*INFORMATION SUPPLIED*
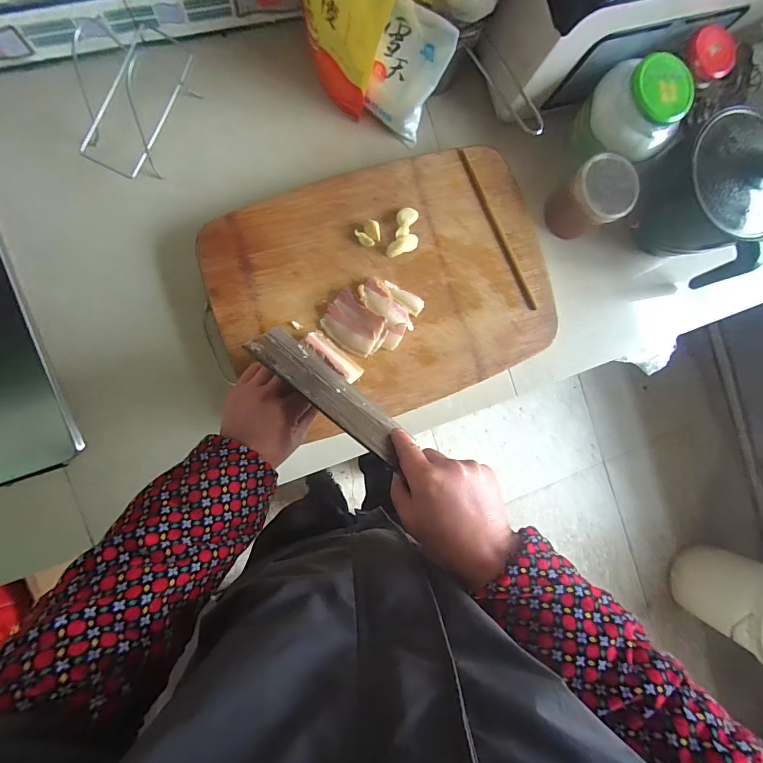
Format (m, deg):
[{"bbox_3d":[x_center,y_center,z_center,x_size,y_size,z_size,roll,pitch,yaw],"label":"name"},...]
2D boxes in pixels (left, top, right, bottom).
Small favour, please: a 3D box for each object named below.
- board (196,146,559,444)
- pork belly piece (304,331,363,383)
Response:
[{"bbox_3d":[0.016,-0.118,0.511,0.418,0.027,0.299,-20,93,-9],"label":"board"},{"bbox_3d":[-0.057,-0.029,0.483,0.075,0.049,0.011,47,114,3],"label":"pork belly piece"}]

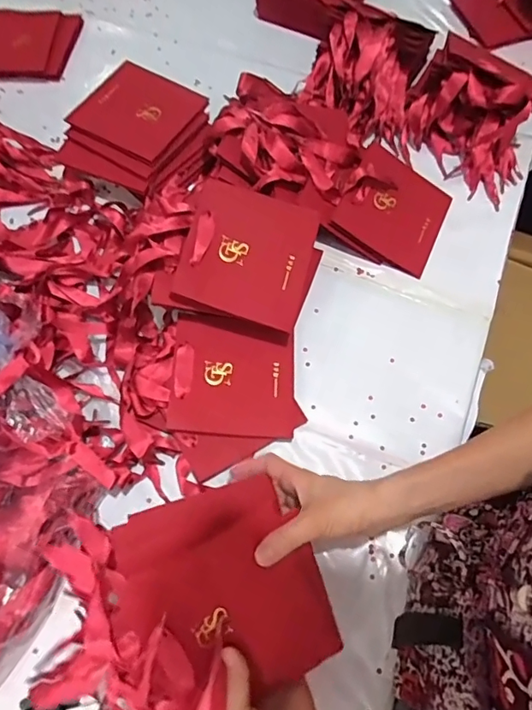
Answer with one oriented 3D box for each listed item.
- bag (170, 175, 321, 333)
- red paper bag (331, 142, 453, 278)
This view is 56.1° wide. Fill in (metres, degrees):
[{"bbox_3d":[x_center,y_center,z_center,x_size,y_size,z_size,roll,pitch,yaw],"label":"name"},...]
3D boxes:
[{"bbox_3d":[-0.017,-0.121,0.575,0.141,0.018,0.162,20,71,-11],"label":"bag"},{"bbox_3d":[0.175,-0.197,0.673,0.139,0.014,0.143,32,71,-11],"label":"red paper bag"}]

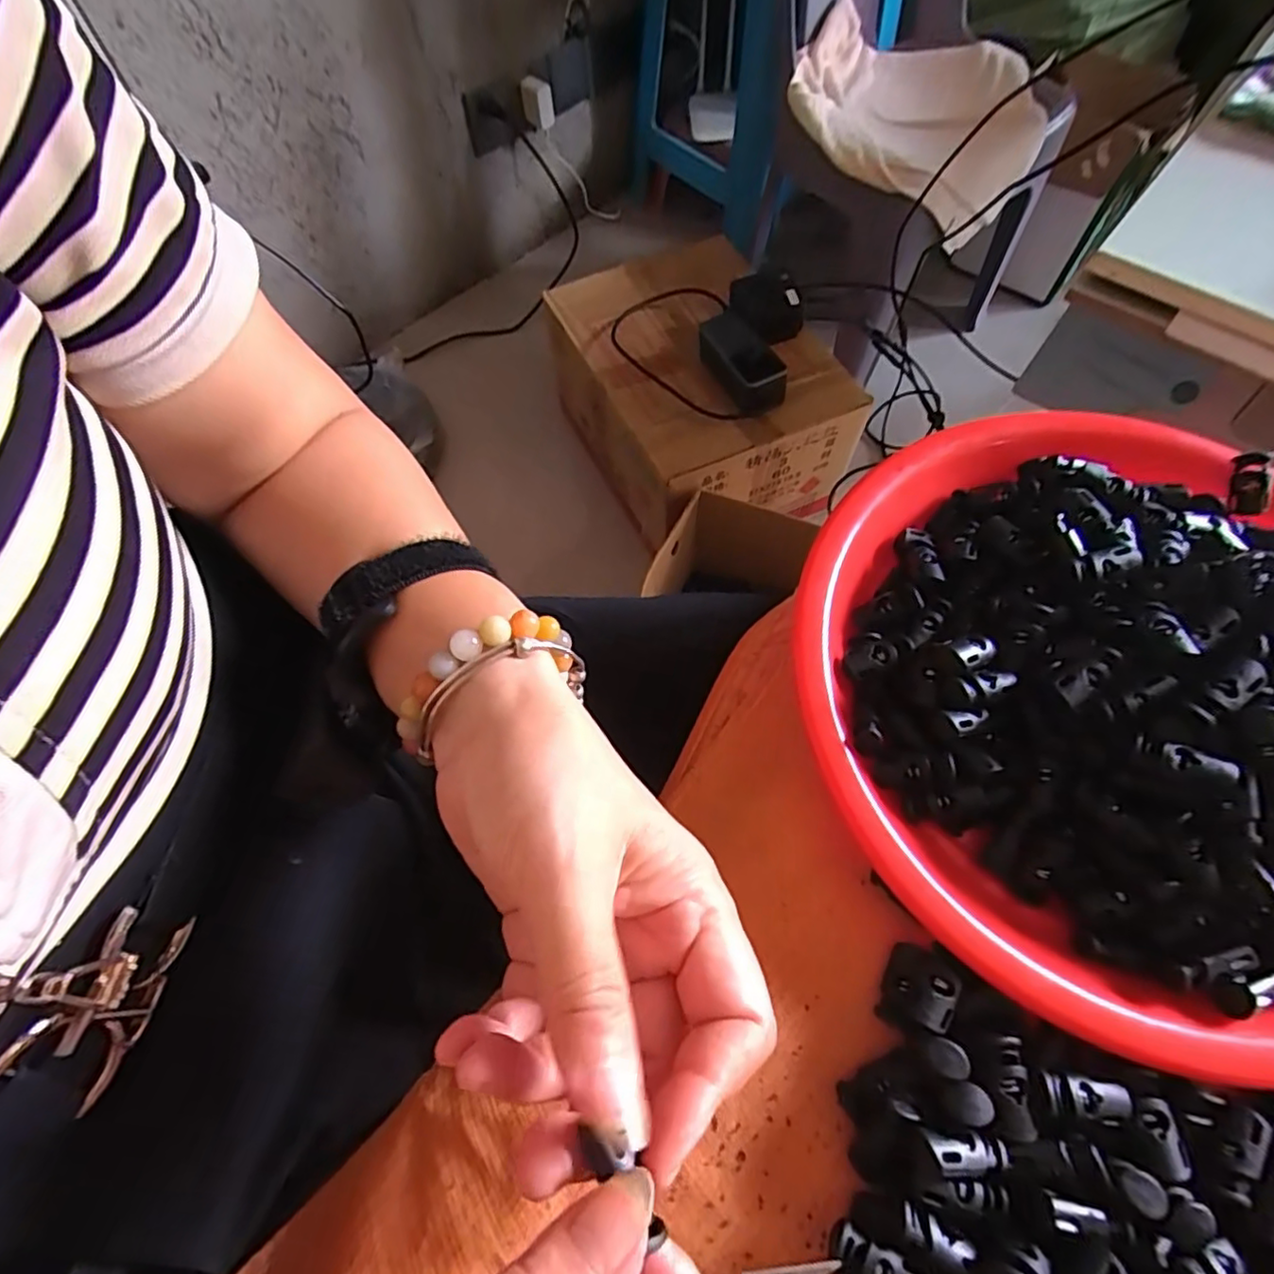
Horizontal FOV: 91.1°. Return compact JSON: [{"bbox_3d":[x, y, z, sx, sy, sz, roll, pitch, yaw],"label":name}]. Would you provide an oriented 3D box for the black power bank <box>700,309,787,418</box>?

* * *

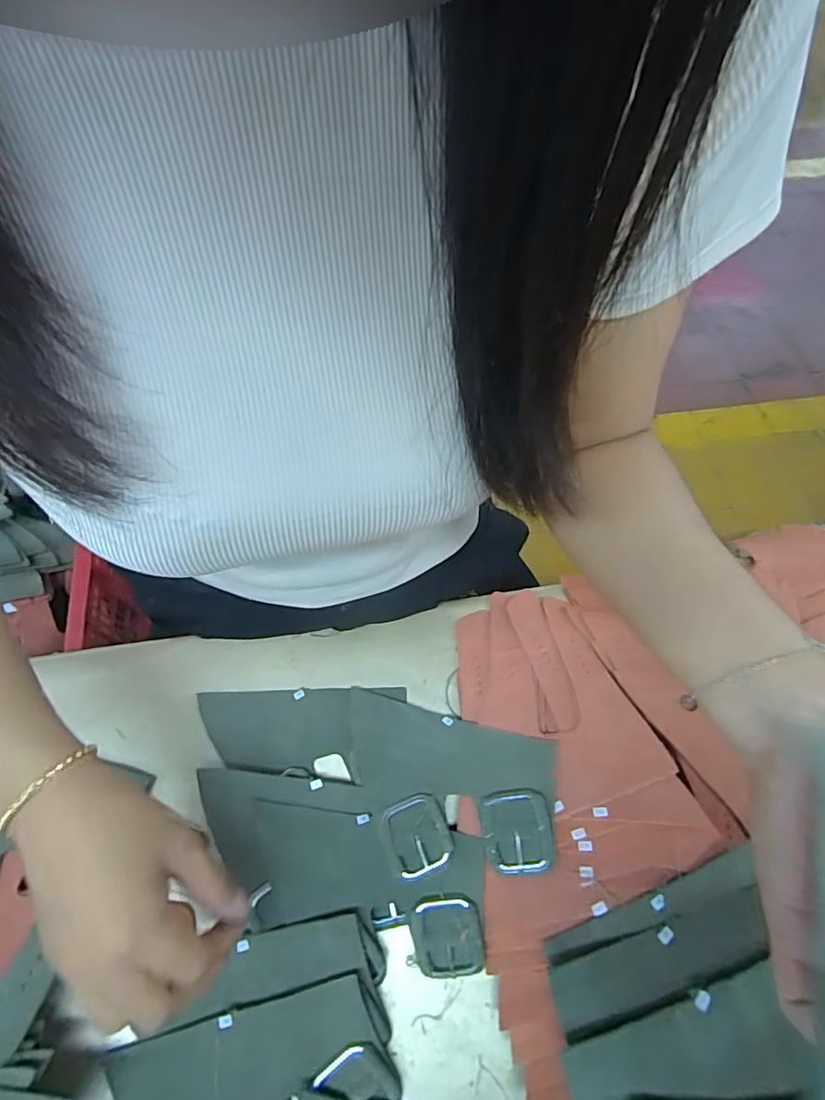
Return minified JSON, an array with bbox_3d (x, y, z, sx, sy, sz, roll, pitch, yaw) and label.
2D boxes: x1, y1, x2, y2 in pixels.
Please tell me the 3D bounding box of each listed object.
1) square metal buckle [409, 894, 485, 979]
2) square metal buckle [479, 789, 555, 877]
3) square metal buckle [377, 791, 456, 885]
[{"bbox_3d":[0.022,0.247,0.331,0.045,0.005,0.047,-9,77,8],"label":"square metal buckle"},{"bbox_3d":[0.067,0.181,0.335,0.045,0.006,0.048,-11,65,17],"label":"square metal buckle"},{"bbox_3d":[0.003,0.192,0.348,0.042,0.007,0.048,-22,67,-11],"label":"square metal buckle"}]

*DESCRIPTION OF THE TASK*
Reproduce exactly, with no pictures, the lines above from the one holding "- bag (170, 175, 321, 333)" to the one holding "Horizontal FOV: 91.1°.", inclusive.

*ANSWER SPACE*
- bag (170, 175, 321, 333)
- red paper bag (331, 142, 453, 278)
This view is 56.1° wide. Fill in (metres, degrees):
[{"bbox_3d":[x_center,y_center,z_center,x_size,y_size,z_size,roll,pitch,yaw],"label":"name"},...]
3D boxes:
[{"bbox_3d":[-0.017,-0.121,0.575,0.141,0.018,0.162,20,71,-11],"label":"bag"},{"bbox_3d":[0.175,-0.197,0.673,0.139,0.014,0.143,32,71,-11],"label":"red paper bag"}]

Horizontal FOV: 91.1°. Return compact JSON: [{"bbox_3d":[x, y, z, sx, sy, sz, roll, pitch, yaw],"label":name}]. Would you provide an oriented 3D box for the black power bank <box>700,309,787,418</box>?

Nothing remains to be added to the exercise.